Show only those lines of the entries where the string "جاوا" is found.

Collected data:
......
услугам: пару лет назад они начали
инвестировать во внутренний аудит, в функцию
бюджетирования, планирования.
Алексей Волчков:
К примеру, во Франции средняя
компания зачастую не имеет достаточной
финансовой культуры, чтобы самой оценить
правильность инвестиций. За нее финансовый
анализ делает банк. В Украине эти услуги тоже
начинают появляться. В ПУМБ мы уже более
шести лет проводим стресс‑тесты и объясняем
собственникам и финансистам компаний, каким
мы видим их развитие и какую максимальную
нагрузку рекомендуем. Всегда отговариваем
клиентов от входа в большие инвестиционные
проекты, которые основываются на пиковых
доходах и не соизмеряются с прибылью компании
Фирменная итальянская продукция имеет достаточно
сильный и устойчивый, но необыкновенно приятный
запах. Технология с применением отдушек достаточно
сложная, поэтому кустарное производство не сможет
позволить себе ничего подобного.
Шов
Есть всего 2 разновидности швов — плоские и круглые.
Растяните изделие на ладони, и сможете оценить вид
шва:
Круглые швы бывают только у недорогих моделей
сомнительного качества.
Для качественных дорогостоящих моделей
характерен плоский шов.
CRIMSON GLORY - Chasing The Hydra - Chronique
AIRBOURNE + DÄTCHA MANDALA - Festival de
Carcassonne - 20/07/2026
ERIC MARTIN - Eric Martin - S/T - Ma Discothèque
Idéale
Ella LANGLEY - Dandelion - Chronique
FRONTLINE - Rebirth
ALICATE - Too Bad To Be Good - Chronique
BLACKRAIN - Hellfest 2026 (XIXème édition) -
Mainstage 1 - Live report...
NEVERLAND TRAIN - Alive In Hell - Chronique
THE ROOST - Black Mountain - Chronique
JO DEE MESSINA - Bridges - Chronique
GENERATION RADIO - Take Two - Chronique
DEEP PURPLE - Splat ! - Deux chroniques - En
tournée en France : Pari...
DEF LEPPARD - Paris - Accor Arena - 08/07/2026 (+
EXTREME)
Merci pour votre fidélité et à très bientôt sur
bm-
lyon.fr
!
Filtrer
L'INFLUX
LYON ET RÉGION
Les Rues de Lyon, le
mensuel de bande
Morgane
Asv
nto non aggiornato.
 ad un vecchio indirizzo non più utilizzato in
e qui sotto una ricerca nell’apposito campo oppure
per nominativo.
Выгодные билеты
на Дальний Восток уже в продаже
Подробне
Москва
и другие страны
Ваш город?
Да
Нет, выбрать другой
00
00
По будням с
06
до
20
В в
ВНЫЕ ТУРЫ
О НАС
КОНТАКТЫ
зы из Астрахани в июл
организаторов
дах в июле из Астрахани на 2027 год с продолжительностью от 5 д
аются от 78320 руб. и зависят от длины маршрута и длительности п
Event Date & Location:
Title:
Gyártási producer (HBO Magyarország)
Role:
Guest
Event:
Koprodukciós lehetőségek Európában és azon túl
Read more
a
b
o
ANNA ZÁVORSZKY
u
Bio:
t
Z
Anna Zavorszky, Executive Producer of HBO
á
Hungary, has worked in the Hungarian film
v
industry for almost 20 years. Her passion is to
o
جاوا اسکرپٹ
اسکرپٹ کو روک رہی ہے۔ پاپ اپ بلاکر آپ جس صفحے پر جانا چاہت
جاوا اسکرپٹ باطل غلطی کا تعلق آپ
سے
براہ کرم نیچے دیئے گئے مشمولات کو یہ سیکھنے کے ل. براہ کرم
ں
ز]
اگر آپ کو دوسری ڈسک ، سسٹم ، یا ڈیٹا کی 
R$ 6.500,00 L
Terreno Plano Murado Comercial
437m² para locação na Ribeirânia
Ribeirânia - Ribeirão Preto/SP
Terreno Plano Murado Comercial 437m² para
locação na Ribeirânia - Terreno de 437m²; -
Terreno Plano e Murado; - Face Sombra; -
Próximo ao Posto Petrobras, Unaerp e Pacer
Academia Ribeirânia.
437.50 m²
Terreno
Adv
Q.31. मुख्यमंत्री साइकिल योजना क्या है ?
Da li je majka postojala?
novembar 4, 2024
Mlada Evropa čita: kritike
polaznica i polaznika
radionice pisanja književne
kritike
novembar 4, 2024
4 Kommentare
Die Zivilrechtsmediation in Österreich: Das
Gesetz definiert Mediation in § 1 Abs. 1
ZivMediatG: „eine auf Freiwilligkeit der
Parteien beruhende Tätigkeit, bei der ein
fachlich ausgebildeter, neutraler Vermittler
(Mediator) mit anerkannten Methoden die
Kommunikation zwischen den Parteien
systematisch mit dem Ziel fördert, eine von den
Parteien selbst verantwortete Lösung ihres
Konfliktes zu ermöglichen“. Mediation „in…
......
Exercise output:
جاوا اسکرپٹ
جاوا اسکرپٹ باطل غلطی کا تعلق آپ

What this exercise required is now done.